The goal of the Table Retrieval (TR) task is to search a table that contains the data for an answer, given a single document (annual securities report) and the question.
Input: Question (question), annual security report HTML (doc_id)
Output: Table (table_id)
Evaluation: Accuracy
An example from questions_tr.json:
{
"question_train1": {
"question": "大和ハウス工業の2019年の個別のShareholdersEquityにおける「自己株式の処分」を含む表は?",
"doc_id": "S100ITAZ",
"table_id": "S100ITAZ-0000000-tab1"
},
}
The template is structured as follows.
question_id (object)
question_{data type}{sequence number}
The data type is either train, valid or test.
The sequence number is not continuous for each task to prevent duplication of question sentences between tasks.
question: Question sentence (str)
This is the question sentence used as the query.
All questions include the company name, period, and item name (search target).
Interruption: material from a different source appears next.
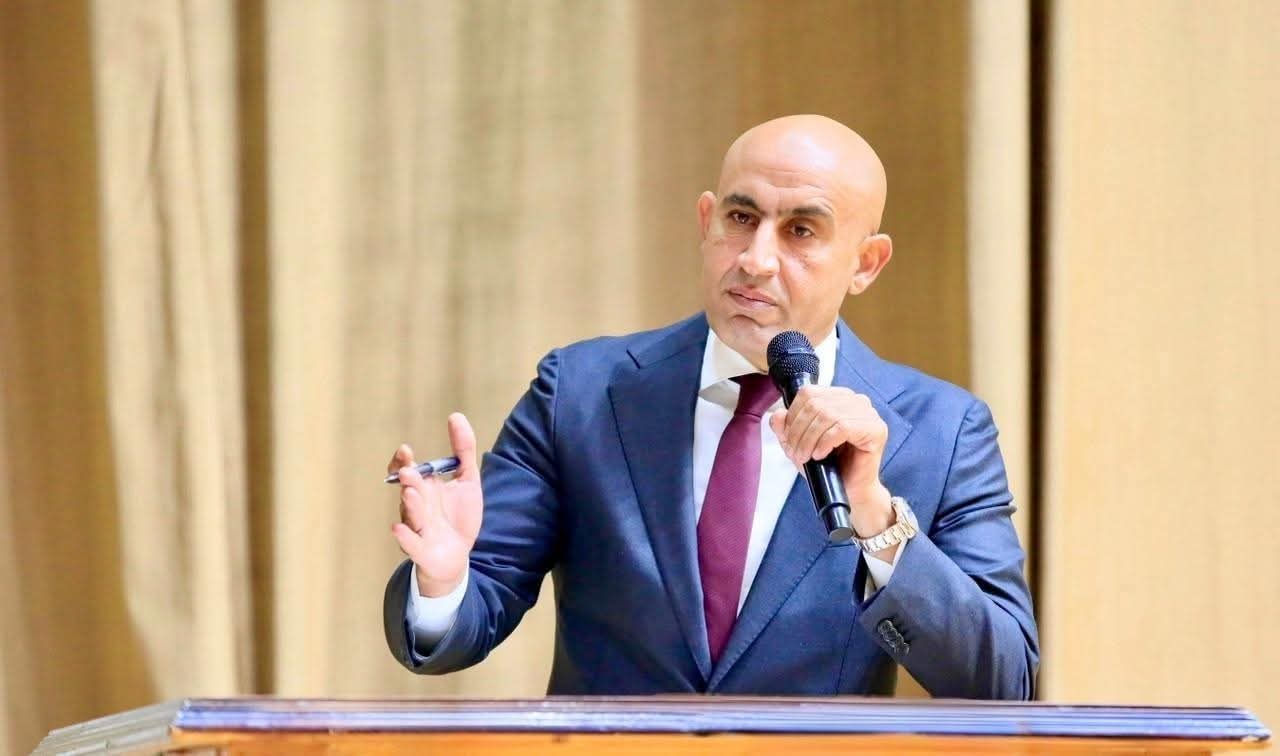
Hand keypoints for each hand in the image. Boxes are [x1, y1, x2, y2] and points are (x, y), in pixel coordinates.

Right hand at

Some questions include the individual/consolidated element and member element when available in the XBRL.
doc_id (str)
S100{4 capital letters}
This is the document number assigned by EDINET.
table_id (str)
{doc_id}-{HTML file number (7 digits)}-tab{consecutive number}
This is an ID assigned to the HTML annual securities report by the Task Organizer.
It is provided as the "table-id" attribute of the table tag in the HTML.